** START OF EXTRACT **

High Quality HTML Tables using Text Only Layouts

High Quality HTML Tables using Text Only Layouts

Or … How to create a perfect table

Tables are a powerful way to present information. HTML provides a comprehensive set of elements to construct them, and CSS provides extensive formatting capability. However, in reality, tables are fiddly to get right. It is rare that common or generic styling works for all tables. Usually each table needs some tweaking.

There are many minor irritations that blight the perfect table:

  • column or row font styles, sizes or weights are incorrect
  • table or column widths cause unwanted wrapping or whitespace
  • cell data is too crowded or wrongly aligned
  • colours or borders need adjustment
  • column or row spanning is required
  • cell numeric format is inconsistent

These problems are exacerbated when you don’t have full control over the table layout, such as when it is rendered in a framework with its own defaults (e.g. themes), or when it is difficult to modify the associated CSS directly.

** END OF EXTRACT **
** START OF EXTRACTED DATA **

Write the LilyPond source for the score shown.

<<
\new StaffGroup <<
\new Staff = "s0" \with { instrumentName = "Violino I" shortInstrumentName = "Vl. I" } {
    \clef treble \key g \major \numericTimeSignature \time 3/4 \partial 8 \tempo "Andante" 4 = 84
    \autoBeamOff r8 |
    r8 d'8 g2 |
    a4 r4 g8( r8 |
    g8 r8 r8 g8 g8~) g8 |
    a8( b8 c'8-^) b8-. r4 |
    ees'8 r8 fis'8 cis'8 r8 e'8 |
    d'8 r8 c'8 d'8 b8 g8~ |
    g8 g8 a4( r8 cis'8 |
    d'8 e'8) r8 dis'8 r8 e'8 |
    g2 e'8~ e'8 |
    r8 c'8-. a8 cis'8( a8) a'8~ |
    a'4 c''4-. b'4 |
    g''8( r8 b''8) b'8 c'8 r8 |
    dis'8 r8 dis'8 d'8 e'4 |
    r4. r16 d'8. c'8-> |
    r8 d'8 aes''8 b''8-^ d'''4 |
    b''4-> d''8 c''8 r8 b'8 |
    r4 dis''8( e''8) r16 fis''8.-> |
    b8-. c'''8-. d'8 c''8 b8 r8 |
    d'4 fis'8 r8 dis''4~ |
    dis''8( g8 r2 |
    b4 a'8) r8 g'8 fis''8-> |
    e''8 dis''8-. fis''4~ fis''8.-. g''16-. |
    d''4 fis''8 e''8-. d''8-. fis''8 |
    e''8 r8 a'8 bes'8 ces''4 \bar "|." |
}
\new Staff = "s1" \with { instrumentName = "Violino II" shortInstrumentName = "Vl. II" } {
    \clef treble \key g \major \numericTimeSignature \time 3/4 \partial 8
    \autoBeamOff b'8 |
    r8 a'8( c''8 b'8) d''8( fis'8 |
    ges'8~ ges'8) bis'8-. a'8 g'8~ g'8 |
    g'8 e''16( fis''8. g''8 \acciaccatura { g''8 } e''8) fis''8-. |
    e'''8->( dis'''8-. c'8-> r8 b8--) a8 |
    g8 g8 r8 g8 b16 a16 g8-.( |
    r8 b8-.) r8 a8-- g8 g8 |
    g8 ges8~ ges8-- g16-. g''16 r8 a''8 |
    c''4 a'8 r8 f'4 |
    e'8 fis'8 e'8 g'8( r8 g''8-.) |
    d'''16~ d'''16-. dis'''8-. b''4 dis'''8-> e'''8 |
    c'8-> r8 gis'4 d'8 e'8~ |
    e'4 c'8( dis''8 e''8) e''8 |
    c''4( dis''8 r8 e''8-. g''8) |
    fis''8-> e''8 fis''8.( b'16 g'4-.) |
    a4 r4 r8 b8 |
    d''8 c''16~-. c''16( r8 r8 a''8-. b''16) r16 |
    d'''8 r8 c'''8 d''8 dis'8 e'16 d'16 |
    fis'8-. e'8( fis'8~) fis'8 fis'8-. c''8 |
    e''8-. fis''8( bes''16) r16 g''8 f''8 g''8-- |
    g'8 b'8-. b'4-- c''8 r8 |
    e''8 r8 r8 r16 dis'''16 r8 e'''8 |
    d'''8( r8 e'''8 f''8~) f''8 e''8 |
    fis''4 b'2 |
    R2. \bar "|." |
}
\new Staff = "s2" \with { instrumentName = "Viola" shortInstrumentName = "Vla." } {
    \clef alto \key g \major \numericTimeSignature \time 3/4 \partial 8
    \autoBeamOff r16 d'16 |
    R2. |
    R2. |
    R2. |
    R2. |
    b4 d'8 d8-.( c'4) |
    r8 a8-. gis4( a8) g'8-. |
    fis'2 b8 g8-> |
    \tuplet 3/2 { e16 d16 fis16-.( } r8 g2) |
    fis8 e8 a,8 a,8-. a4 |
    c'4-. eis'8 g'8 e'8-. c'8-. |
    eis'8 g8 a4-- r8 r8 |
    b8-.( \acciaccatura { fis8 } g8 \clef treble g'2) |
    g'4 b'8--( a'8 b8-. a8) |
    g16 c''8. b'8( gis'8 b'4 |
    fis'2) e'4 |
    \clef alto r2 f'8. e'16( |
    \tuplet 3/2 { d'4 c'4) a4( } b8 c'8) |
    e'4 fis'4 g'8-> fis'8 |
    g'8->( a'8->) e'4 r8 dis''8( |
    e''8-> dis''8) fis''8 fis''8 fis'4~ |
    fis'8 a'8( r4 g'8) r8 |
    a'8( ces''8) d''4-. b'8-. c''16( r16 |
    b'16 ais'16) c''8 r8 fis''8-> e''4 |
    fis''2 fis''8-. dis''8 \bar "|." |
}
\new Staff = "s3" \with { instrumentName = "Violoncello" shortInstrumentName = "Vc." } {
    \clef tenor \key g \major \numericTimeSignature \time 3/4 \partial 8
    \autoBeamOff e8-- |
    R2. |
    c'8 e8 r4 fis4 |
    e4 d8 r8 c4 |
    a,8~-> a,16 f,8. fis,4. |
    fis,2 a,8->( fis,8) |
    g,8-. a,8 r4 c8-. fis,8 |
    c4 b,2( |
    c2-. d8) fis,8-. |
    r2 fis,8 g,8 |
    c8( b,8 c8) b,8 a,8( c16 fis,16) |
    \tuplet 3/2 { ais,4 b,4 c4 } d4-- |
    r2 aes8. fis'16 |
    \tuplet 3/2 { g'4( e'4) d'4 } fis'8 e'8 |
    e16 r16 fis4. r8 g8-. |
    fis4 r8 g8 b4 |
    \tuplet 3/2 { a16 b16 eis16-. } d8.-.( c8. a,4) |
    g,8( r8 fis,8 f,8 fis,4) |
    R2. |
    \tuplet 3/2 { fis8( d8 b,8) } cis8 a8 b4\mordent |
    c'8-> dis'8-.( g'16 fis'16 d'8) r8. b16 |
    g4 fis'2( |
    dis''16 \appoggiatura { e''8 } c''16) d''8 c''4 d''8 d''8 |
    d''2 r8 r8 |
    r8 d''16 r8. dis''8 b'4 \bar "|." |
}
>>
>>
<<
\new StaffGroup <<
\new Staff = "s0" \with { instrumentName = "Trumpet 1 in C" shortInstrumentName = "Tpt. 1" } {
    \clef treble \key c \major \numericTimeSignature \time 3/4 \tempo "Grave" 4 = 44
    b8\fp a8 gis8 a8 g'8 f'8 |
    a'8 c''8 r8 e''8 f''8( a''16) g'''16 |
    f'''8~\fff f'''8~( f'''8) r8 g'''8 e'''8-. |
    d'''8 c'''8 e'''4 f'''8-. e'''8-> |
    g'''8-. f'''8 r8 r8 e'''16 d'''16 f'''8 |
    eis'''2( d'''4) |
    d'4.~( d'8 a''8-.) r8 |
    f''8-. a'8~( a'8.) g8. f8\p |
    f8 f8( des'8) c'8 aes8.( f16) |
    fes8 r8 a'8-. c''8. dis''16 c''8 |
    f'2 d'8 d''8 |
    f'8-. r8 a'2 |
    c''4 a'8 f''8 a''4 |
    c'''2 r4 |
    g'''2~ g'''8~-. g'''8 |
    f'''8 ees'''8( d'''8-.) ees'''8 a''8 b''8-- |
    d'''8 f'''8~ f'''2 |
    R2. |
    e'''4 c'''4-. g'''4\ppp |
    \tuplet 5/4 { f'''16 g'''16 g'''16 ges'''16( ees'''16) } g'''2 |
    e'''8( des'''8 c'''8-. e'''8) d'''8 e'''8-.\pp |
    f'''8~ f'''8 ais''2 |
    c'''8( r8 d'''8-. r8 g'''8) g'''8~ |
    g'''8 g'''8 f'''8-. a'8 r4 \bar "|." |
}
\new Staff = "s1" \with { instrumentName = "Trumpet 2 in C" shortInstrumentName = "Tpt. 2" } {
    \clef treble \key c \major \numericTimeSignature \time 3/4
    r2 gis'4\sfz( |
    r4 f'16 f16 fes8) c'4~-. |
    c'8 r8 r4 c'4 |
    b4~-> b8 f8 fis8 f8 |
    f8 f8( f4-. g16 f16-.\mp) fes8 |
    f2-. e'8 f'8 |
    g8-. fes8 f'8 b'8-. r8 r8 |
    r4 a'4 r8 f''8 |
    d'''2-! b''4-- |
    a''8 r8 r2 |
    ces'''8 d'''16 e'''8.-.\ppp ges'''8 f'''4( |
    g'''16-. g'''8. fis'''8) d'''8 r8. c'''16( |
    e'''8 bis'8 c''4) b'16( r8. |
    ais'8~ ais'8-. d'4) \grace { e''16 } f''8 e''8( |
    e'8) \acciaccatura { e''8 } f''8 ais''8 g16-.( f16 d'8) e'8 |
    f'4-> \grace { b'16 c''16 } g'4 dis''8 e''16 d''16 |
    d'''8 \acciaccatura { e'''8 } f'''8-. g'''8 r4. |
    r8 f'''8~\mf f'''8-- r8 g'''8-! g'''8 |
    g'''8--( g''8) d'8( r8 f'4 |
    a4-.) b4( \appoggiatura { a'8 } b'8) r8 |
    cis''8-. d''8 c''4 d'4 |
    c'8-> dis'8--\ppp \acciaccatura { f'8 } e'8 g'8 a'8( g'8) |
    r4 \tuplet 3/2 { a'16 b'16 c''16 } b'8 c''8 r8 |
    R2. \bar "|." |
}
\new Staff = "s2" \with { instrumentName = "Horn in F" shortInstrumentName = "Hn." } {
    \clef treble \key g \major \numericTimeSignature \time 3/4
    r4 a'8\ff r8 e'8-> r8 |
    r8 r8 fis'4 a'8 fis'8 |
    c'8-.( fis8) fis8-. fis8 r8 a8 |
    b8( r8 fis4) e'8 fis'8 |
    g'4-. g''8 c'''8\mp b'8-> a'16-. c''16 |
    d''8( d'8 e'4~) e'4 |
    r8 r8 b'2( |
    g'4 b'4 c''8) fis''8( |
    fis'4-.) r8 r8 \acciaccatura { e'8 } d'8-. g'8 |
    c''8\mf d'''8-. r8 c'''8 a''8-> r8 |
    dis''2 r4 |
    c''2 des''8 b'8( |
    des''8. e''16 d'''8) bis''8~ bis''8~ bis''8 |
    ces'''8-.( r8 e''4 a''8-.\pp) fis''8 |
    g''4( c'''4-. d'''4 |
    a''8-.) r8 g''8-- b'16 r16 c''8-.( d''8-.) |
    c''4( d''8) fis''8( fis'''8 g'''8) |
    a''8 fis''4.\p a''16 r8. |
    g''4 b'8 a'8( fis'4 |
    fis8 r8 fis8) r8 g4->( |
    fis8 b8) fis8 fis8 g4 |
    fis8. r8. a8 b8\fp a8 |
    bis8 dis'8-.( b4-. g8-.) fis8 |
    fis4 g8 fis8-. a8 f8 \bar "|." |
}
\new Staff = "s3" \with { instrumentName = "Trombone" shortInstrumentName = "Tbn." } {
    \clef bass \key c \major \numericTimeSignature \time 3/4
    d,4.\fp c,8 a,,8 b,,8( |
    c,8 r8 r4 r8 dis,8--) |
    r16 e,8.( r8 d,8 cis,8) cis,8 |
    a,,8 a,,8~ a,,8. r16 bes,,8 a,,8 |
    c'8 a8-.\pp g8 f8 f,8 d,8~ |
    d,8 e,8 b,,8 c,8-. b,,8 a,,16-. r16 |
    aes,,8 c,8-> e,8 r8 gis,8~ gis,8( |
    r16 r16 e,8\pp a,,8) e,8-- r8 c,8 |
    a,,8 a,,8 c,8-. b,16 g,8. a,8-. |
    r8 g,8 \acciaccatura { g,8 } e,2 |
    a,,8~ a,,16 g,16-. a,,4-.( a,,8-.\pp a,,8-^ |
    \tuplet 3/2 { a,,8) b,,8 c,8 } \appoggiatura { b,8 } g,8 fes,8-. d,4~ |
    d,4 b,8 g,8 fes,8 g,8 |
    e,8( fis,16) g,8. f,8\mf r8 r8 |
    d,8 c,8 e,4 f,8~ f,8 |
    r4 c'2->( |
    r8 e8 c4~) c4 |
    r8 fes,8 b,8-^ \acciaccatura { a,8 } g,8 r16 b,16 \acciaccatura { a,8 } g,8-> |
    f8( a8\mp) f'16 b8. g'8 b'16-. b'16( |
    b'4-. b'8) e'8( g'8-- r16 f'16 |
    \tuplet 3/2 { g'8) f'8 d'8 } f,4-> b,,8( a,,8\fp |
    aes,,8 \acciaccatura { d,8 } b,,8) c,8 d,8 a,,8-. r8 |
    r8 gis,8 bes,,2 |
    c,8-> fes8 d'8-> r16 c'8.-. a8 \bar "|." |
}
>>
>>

** END OF EXTRACTED DATA **

■ **TASKS TO PERFORM**:
1. Reproduce verbatim a passage of the HTML tables extract: begin at the words "Tables are a" and stop after "needs some tweaking.".
2. List every irritation that the HTML tables extract gives as blighting the perfect table.
Work from the HTML tables extract alone, without the records.

■ **SOLUTIONS TO THE EXERCISE**:
1.
Tables are a powerful way to present information. HTML provides a comprehensive set of elements to construct them, and CSS provides extensive formatting capability. However, in reality, tables are fiddly to get right. It is rare that common or generic styling works for all tables. Usually each table needs some tweaking.

2.
- column or row font styles, sizes or weights are incorrect
- table or column widths cause unwanted wrapping or whitespace
- cell data is too crowded or wrongly aligned
- colours or borders need adjustment
- column or row spanning is required
- cell numeric format is inconsistent